If day one of the season had left us wanting a little more by the time we were shielding our eyes from Gary Lineker’s orange glow on Saturday’s Match of the Day, here was the game to rescue the weekend. It may well be that May comes around without us witnessing another one quite like it.

Jurgen Klopp’s outrageous Liverpool team went from 1-0 down to 4-1 up in 16 minutes. In that period they played some sublime football to overwhelm their opponents, like a tidal wave crashing over a row of palm trees.

Then they almost gave it all back again. The final act saw Arsenal’s Santi Cazorla smash a cross into the backside of a team-mate and that just about summed everything up. Carry On football.

So, yes, this was all rather special in its own ridiculous way. But for the Arsenal supporters who jeered their manager down the tunnel at full-time, it still smacked dismally of deja vu.

Another disappointing return to action after another disappointing summer — in their eyes at least — in the transfer market. They have been here too many times and they were quick to let Wenger know it.

There were mitigating factors yesterday. No Mezut Ozil and no Olivier Giroud, for example. No first-choice central defenders either, with 20-year-old debutant Rob Holding playing alongside Calum Chambers. Not ideal, that.

But that plays straight into the hands of those who believe Wenger has lost his ambition and his vision in the transfer market.

Before this game, Wenger had defended his summer policy. New does not always equal better was his message. Here, though, was early evidence to suggest his faith in a squad who failed to win an open Premier League last season may well be misplaced.

At first there was no sign of the horrors to come. Arsenal were positive and dominated the opening stages. It was Liverpool who had problems and their left back Alberto Moreno had more than most.

Early thrusts did not lead to a goal or many clear chances for Arsenal.
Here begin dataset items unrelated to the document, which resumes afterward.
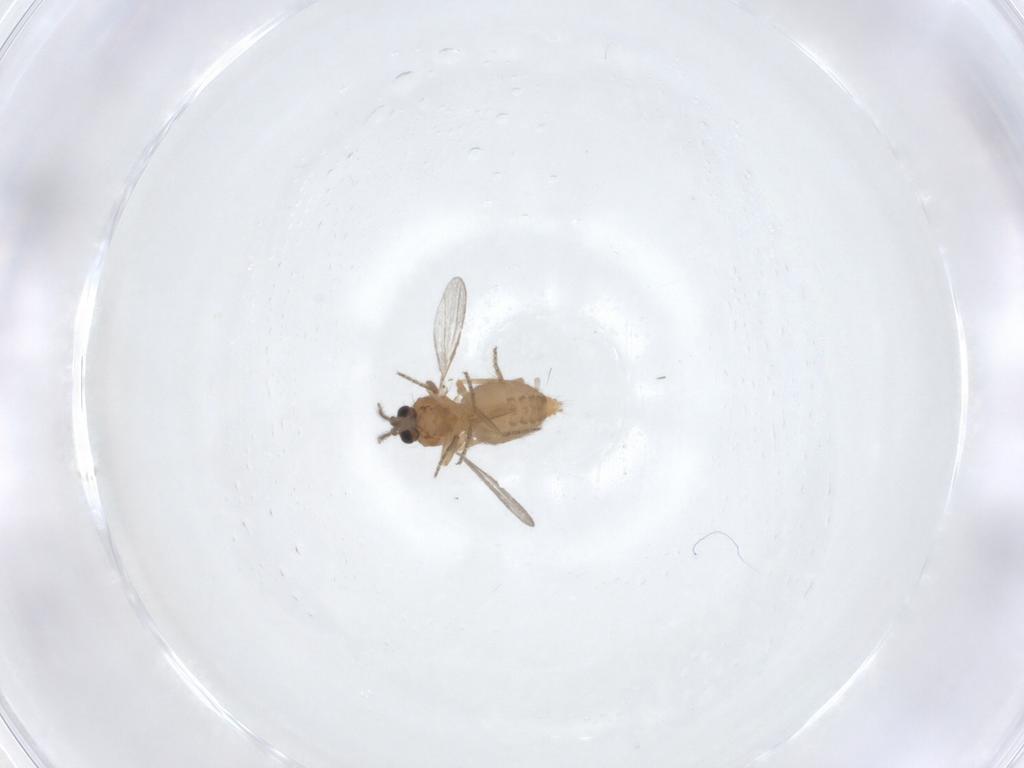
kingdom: Animalia
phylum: Arthropoda
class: Insecta
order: Diptera
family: Ceratopogonidae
But Moreno conceded a penalty with a rash challenge on Theo Walcott after half an hour and, though the Arsenal forward saw his kick pushed away by Simon Mignolet, Moreno then gave him enough space a minute later to drive a low shot across the keeper and into the corner.
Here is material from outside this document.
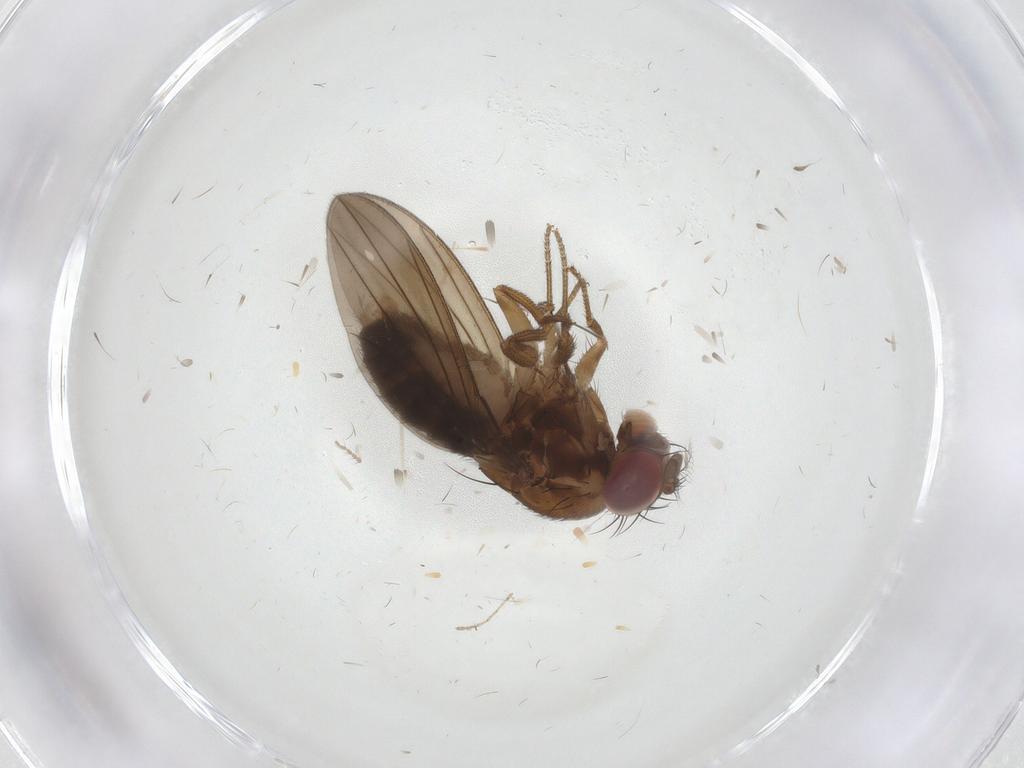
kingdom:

A goal up, Arsenal were comfortable, but it was not to last. Slowly, Liverpool’s key players grew into the game and when young Holding laid an arm on Philippe Coutinho in first-half injury time, the Brazilian stood up and whipped a 30-yard free-kick beyond Petr Cech to bring his team level.

Wenger would have been frustrated at half-time. Fifteen minutes later he was raging as Liverpool returned to roll Arsenal aside with devastating ease.

Coutinho, as is often the case, was at the heart of it and one wonders how Liverpool — even this reassembled version — would cope without him if, as feared, he chooses to move on next summer.

He was not involved as Liverpool took the lead in the 49th minute. That was a goal created by the steady Georginio Wijnaldum and finished with a neat reverse shot by Adam Lallana.

Soon after, though, Coutinho arrived like a train to volley in a cross from Nathaniel Clyne after the full back had burned Nacho Monreal to reach the byline. This game had been turned completely on its head.

Liverpool have these passages of play in their locker. They used to do it in Brendan Rodgers’ better days as manager, too. Arsenal, though, proved staggeringly supine and when Saido Mane cut in past Chambers from the right to beat Cech with a rising left-foot shot in the 63rd minute, bedlam threatened to engulf the Emirates.

In front of the Liverpool dugout, Klopp gave his goalscorer a piggy back. It was premature and later the German admitted as much.

Wenger, on the other hand, was under siege from Arsenal supporters as he sat motionless 30 yards to his rival’s left.

Ultimately, the uprising in the stands was becalmed by two home goals. Substitute Alex Oxlade-Chamberlain wriggled free to score via a deflection, then Chambers rose to head in a free-kick.

The scoreline and the excitement should not distract from the truth, though. Arsenal head to champions Leicester next and already their need feels great.

Last night Wenger could only shrug and suggest his team had not been ready for the opening day. When are they ever?